One day after the testimony of Facebook whistleblower Frances Haugen, a group of civic organizations led by another well-known whistleblower—Ifeoma Ozoma, who spoke out about her employer, Pinterest, in 2020—is launching a new website that might help other tech employees come forward to speak about wrongdoing within their companies.
As was made clear by Frances Haugen’s story, whistleblowers are usually the main reason governments learn anything about the inner workings of tech companies, which can be insular and secretive. But tech employees who decide to speak out to the media or a government agency face the prospect of losing both their job and prospects for future employment in the industry. They’re often bound by non-disclosure agreements that are commonly written in such legally broad language that they effectively silence employees from sharing any information about their company even after they’ve left the job.
Ozoma’s experiencing outing racial and sexual discrimination and pay inequity at Pinterest has steered her career into tech accountability work. She’s pushing a bill called the Silenced No More Act in the California state house that provides protections for tech company employees who want to speak out (the bill is now awaiting the governor’s signature). The whistleblower website, called the Tech Worker Handbook, is the extension of that work, a way of sharing all the resources she collected, and lessons she learned, during her own experience.
“I started hearing from tech workers who didn’t even know how to engage legal counsel or don’t understand where you state where your comfort level is when talking to a journalist,” she says. “They don’t know the meaning of ‘on background’ or ‘off the record’ or ‘on the record.'” Ozoma told me many would-be whistleblowers are so anxious about talking to the press that they often abandon plans to speak out after one contact with a reporter.
The website offers a media section that explains how to tell a coherent story to journalists and negotiate whether to talk on-record or off. A legal section informs would-be whistleblowers of what might happen if they decide to break an NDA in order to expose information, and it offers advice on how to select legal counsel. A security section offers help on how to protect private information and communications from being exposed, and how to deal with harassment on social media.

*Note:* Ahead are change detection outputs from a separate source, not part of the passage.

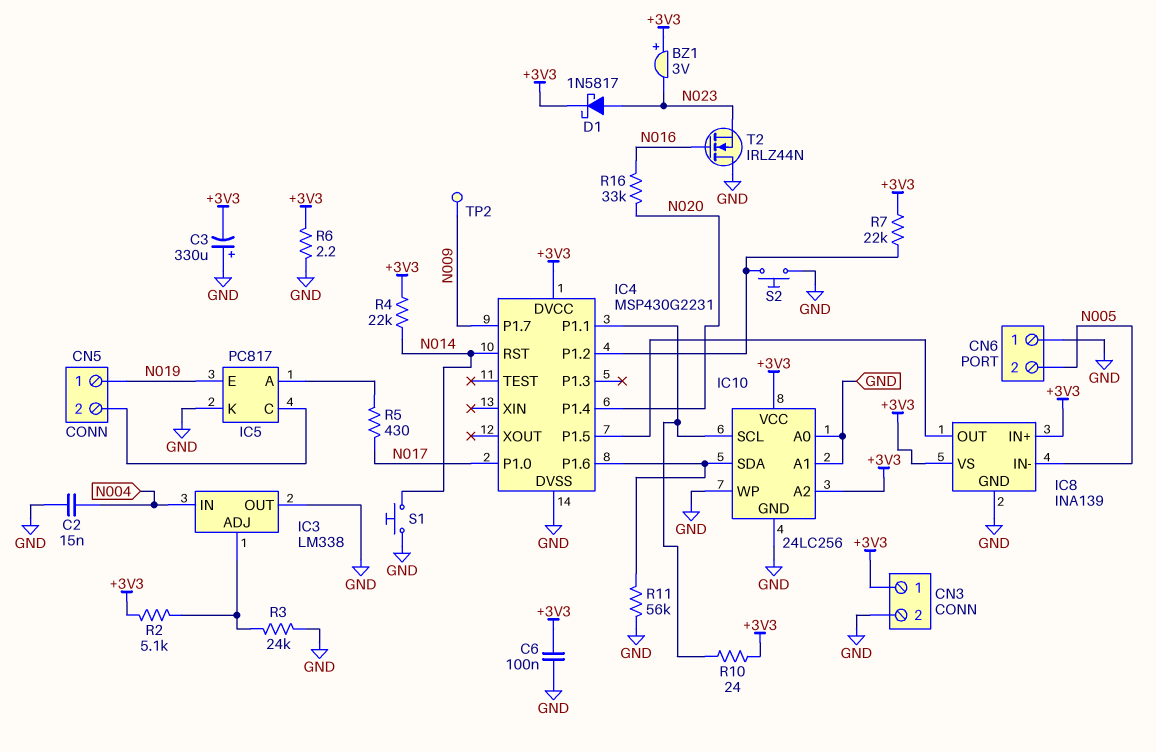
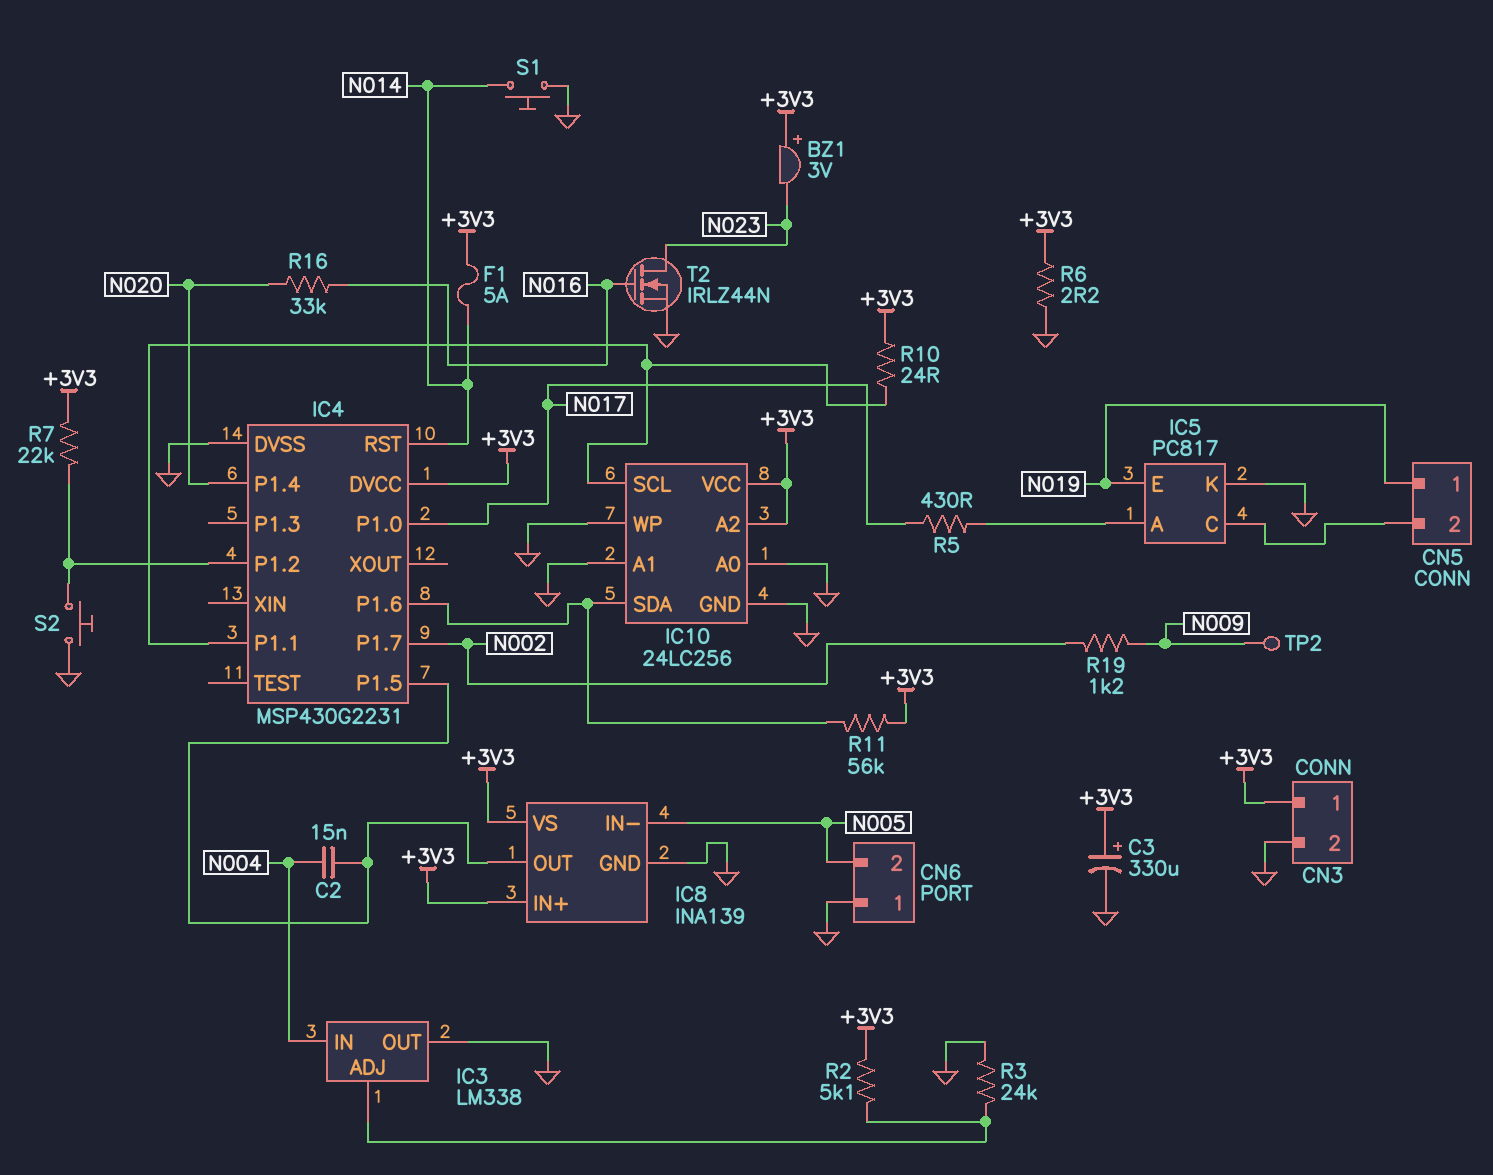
C2: 15nF (GND, N004) -> 15nF (IC4/P1.5, N004)
C3: 330uF (plus GND, minus +3V3) -> 330uF (plus +3V3, minus GND)
C6: 100nF (+3V3, GND) -> none
D1: schottky 1N5817 (A N023, K +3V3) -> none
F1: none -> 5A (+3V3, N014)
IC4 pin P1.7: N009 -> N002
R4: 22k (+3V3, N014) -> none
R11: 56k (GND, IC4/P1.6) -> 56k (+3V3, IC4/P1.6)
R19: none -> 1.2k (N002, N009)
T2: NMOS IRLZ44N (G N016, D GND, S N023) -> NMOS IRLZ44N (G N016, D N023, S GND)

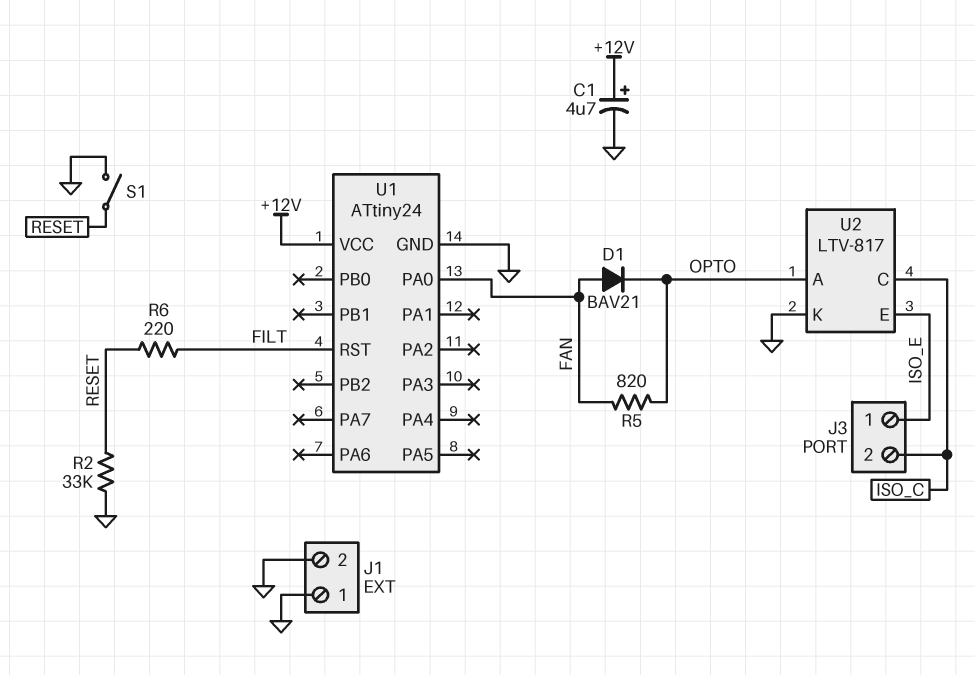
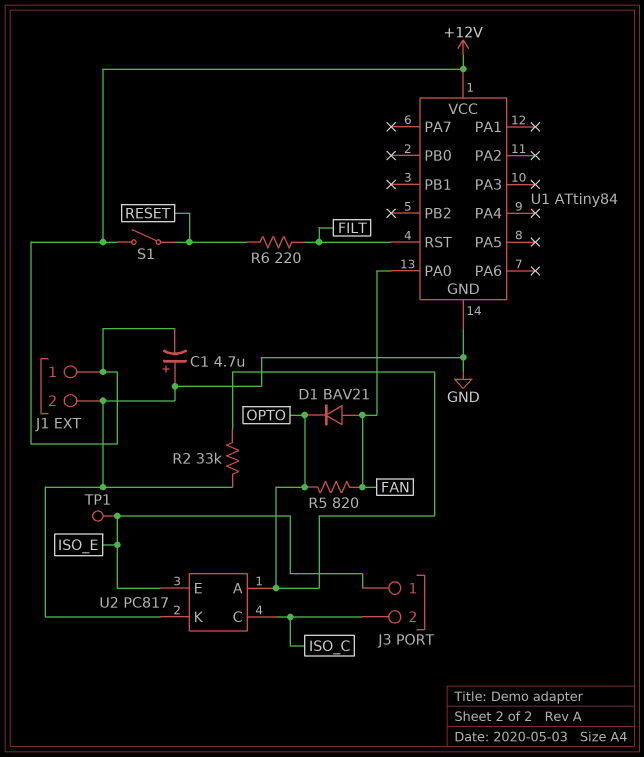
C1: 4.7uF (plus +12V, minus GND) -> 4.7uF (plus GND, minus +12V)
J1 pin 1: GND -> +12V
R2: 33k (GND, RESET) -> 33k (GND, OPTO)
S1: switch (GND, RESET) -> switch (+12V, RESET)
TP1: none -> test point (ISO_E)
U1: ATtiny24 -> ATtiny84
U2: LTV-817 -> PC817

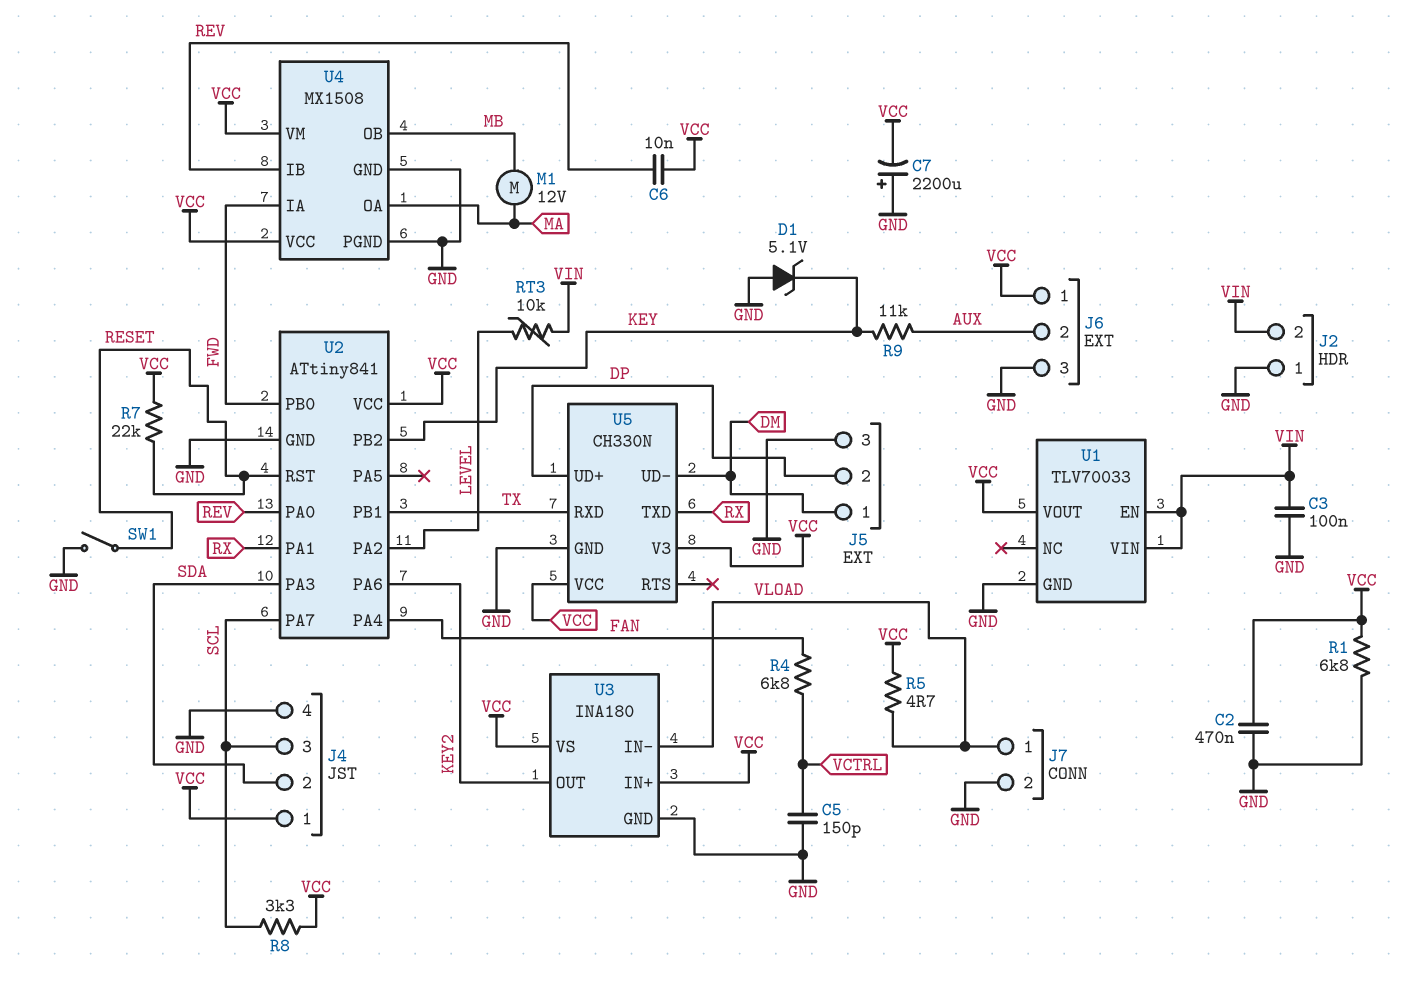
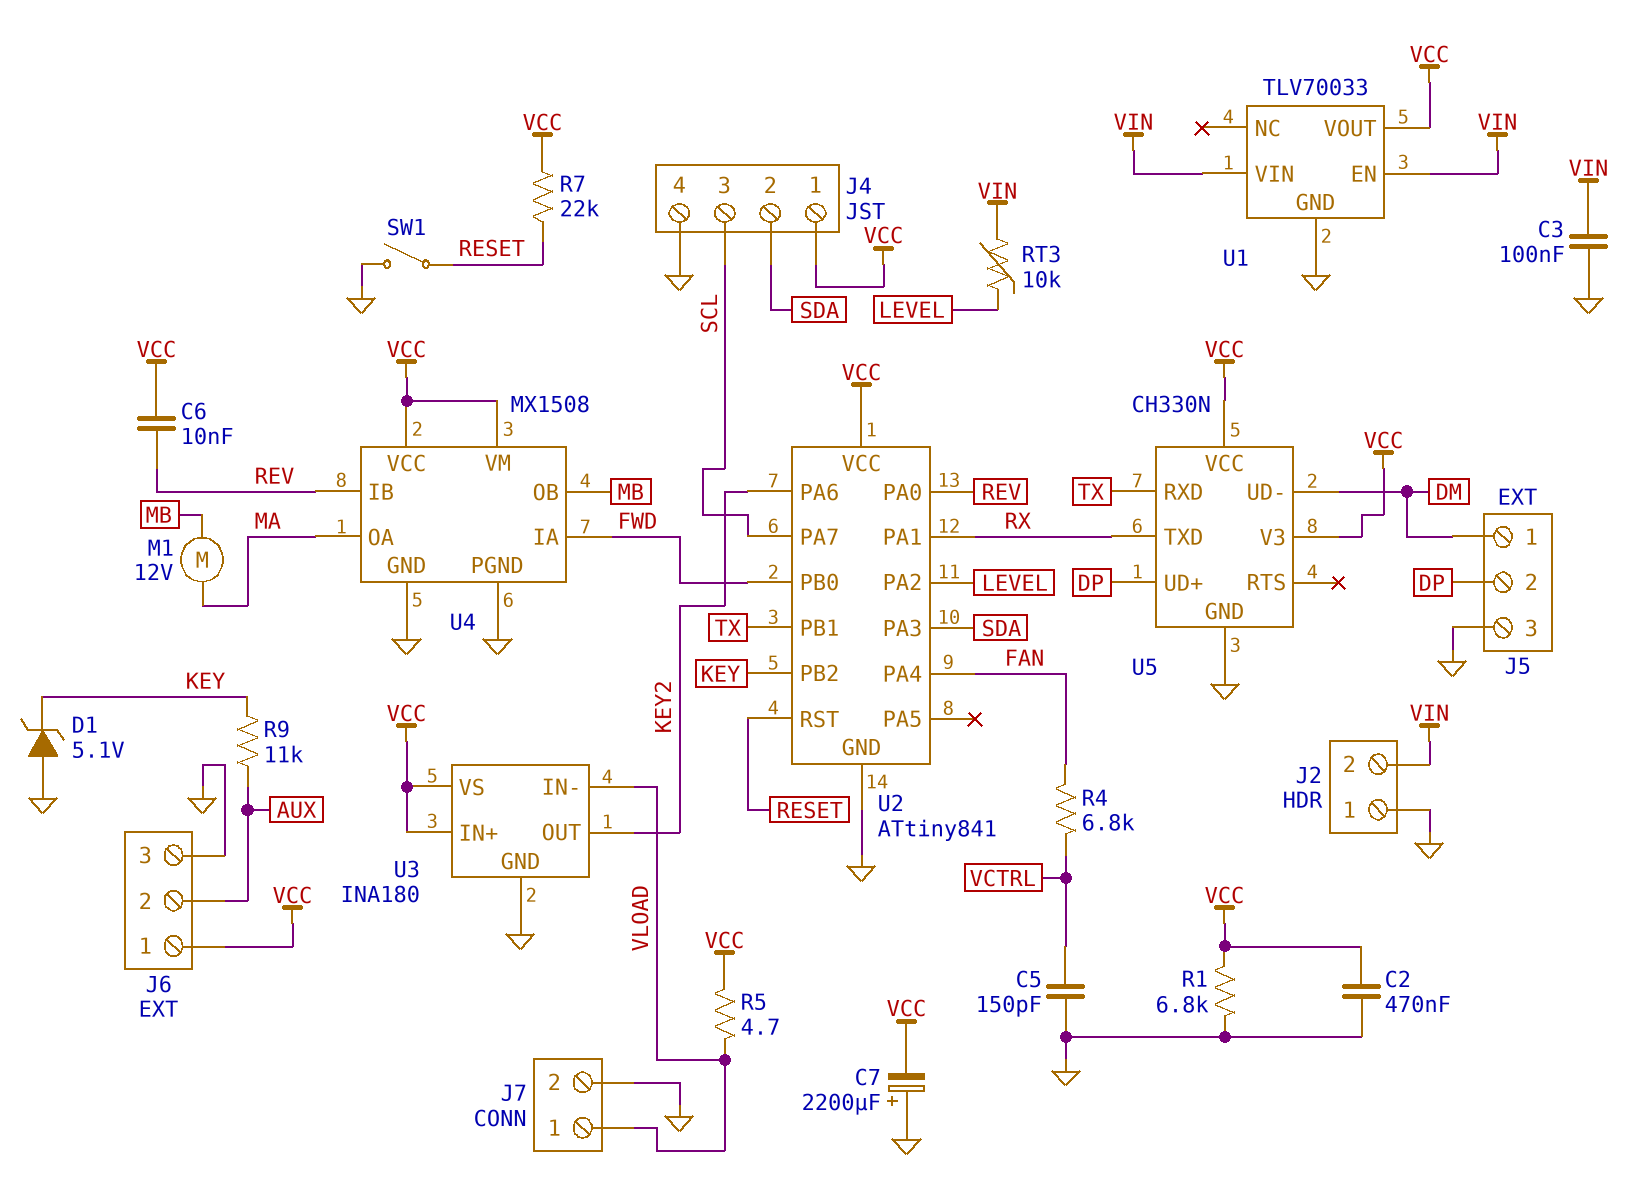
R8: 3.3k (SCL, VCC) -> none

Several groups are working with Ozoma to supply the website’s content. These include the whistleblower support organizations The Signals Network, Lioness, and the Whistleblowing International Network, as well as Ford Foundation technology fellow Matt Mitchell. The philanthropic investment firm started by eBay founder Pierre Omidyar, the Omidyar Network, is providing funding.
The website might also provide some much needed psychological help to whistleblowers, who can feel very alone in a “David and Goliath” face off with huge companies. Ozoma points out that tech companies have lots of resources at their disposal to punish and retaliate against whistleblowers–everything from inside and outside legal counsel to special public relations firms. Ozoma says she hopes the new website, with its broad array of resources, will help level the playing field.
“It isn’t to encourage anyone to go public, it’s not to provide a guide,” Ozoma says. “It’s a set of resources that can help people make a decision that’s best for them.”